[[ INPUT MATERIAL open ]]
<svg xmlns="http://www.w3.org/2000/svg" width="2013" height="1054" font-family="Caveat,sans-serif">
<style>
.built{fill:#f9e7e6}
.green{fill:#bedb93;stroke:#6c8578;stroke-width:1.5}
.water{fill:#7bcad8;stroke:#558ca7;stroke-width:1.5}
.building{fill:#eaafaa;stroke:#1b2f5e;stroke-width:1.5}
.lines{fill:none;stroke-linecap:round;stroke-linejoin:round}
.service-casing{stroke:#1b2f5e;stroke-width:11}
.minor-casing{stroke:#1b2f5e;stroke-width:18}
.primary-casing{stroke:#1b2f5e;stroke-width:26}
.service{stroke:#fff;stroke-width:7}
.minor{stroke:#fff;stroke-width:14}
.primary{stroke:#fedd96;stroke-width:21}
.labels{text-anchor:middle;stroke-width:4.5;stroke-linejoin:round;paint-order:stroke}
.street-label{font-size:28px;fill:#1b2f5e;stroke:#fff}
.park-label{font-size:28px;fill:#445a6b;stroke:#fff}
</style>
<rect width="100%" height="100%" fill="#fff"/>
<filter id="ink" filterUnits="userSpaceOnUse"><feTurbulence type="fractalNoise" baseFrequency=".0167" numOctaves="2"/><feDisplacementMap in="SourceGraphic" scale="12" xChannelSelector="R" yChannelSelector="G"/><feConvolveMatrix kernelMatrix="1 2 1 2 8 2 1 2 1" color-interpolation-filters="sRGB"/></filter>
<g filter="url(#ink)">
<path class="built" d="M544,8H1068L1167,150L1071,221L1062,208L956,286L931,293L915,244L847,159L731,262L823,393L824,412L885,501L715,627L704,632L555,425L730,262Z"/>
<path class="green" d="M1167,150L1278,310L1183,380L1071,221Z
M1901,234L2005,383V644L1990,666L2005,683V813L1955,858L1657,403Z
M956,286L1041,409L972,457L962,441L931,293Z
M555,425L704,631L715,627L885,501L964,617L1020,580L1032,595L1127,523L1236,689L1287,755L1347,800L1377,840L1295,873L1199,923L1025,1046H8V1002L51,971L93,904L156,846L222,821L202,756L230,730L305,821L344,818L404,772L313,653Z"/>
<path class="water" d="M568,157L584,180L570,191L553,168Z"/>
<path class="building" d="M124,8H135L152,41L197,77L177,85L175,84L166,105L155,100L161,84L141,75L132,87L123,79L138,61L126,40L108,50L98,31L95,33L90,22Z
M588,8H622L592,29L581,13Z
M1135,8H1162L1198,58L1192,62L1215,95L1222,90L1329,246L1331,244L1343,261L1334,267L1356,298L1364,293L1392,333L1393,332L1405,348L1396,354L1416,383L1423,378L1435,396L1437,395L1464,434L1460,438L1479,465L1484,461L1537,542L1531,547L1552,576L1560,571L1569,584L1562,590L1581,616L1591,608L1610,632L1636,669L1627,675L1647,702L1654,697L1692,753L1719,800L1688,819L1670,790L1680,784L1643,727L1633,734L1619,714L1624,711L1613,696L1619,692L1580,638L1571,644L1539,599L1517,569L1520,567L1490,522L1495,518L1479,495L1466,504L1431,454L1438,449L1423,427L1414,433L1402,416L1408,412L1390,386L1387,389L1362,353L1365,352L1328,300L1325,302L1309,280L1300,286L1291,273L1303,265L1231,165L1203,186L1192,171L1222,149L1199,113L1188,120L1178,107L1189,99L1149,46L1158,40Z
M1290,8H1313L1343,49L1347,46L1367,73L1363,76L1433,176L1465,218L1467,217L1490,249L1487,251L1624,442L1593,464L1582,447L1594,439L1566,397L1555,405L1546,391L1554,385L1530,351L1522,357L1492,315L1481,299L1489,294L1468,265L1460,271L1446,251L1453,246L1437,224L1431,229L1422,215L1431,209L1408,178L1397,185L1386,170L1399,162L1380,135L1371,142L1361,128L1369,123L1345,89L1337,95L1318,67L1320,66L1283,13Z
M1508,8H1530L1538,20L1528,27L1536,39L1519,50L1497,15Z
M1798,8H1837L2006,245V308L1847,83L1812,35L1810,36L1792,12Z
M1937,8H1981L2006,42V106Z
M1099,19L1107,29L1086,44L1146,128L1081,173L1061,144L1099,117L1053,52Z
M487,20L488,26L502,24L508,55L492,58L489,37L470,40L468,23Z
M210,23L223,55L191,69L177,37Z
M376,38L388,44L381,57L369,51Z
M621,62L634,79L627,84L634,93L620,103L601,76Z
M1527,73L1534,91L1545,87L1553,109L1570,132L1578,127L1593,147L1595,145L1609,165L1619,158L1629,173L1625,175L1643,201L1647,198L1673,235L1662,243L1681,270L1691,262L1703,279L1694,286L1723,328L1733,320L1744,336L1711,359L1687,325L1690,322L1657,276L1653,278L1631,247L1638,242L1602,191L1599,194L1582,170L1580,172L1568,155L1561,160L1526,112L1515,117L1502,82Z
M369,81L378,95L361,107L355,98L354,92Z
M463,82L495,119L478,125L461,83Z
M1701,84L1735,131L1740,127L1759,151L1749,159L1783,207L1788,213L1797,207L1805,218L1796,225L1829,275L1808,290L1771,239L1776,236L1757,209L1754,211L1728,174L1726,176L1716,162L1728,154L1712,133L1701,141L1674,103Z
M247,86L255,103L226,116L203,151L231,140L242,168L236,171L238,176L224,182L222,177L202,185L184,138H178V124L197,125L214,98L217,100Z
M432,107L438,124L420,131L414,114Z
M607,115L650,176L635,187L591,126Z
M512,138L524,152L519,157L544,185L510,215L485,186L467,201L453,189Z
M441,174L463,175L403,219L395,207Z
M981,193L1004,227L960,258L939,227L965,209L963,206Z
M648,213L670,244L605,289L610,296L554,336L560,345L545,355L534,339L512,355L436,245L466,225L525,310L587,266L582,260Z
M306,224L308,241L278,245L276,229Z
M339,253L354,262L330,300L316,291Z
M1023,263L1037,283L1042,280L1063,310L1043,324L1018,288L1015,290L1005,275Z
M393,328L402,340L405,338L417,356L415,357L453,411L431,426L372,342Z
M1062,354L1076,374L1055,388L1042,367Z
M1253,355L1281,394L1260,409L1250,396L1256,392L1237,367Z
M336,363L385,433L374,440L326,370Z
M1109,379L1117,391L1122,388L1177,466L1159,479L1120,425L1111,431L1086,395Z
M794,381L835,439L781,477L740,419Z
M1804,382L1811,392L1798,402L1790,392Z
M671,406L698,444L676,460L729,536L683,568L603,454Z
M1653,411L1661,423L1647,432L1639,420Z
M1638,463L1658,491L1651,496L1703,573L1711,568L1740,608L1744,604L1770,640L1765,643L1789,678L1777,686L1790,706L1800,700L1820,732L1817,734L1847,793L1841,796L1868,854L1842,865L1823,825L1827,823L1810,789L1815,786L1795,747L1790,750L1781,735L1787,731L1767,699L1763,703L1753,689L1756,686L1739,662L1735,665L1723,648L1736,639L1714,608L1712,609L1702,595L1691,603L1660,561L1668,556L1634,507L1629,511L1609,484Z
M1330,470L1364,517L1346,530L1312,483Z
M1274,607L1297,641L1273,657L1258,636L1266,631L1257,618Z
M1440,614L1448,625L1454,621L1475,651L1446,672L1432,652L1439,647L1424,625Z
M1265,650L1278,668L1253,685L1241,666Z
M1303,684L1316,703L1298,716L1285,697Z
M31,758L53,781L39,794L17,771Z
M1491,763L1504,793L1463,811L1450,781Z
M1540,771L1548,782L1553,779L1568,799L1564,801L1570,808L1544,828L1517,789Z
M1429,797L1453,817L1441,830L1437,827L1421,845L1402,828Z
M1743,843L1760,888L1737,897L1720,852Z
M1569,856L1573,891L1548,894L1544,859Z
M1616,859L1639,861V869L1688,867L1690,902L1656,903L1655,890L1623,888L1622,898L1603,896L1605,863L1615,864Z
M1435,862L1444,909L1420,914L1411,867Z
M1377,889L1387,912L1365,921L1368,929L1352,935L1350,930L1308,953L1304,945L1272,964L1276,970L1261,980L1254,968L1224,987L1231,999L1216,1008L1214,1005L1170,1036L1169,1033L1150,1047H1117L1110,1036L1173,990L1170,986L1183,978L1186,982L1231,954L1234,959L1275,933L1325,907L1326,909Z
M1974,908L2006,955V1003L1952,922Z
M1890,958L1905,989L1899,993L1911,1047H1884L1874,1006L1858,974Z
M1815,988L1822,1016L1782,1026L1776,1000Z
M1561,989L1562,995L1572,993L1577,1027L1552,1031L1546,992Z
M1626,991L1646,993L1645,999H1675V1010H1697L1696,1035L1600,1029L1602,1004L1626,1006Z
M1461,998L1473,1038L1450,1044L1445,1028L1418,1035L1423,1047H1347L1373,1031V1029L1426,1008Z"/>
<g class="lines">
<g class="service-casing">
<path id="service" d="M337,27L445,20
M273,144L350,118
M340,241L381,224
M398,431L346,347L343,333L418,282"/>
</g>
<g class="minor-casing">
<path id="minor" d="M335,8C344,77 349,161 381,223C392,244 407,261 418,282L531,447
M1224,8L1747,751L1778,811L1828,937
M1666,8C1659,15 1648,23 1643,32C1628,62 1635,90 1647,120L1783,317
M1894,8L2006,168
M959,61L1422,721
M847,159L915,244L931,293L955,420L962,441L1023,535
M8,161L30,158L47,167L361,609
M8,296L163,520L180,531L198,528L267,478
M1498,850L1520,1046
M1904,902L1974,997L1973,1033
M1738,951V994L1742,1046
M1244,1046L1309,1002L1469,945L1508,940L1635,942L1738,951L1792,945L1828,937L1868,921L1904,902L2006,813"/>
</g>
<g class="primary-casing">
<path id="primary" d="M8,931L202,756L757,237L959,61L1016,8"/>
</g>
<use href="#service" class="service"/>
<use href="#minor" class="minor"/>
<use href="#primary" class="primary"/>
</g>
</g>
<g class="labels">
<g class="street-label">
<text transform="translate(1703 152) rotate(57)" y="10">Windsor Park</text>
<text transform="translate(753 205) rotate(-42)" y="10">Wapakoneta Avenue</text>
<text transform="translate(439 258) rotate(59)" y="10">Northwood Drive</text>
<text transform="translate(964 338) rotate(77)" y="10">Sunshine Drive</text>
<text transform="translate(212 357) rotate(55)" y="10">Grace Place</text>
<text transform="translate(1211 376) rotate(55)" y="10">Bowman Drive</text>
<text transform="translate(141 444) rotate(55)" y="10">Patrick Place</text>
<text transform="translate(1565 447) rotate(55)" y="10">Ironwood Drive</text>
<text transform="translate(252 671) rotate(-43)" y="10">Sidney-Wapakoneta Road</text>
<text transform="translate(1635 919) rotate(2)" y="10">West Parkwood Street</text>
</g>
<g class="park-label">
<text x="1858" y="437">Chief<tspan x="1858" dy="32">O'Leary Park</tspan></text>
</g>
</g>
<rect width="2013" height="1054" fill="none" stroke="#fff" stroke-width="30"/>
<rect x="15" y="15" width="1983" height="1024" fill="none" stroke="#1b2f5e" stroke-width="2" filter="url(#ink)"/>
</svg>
[[ INPUT MATERIAL closed ]]
- PROBLEM DETAILS
Could you copy out every line in the material above that contains the string "lines"?

- ANSWER BELOW
.lines{fill:none;stroke-linecap:round;stroke-linejoin:round}
<g class="lines">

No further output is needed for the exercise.